§ **Job**:
Lines holding the string "google": copy each one from the listing below.

▬▬▬▬▬▬▬▬▬▬

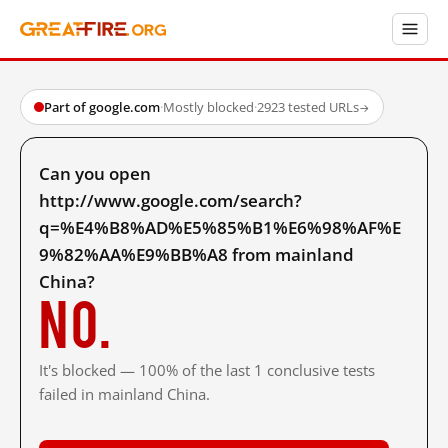
Part of google.com
·
Mostly blocked
·
2923 tested URLs
→
Can you open
http://www.google.com/search?
q=%E4%B8%AD%E5%85%B1%E6%98%AF%E
9%82%AA%E9%BB%A8 from mainland
China?
No.
It's blocked — 100% of the last 1 conclusive tests
failed in mainland China.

▬▬▬▬▬▬▬▬▬▬

§ **Answer to this problem**:
Part of google.com
http://www.google.com/search?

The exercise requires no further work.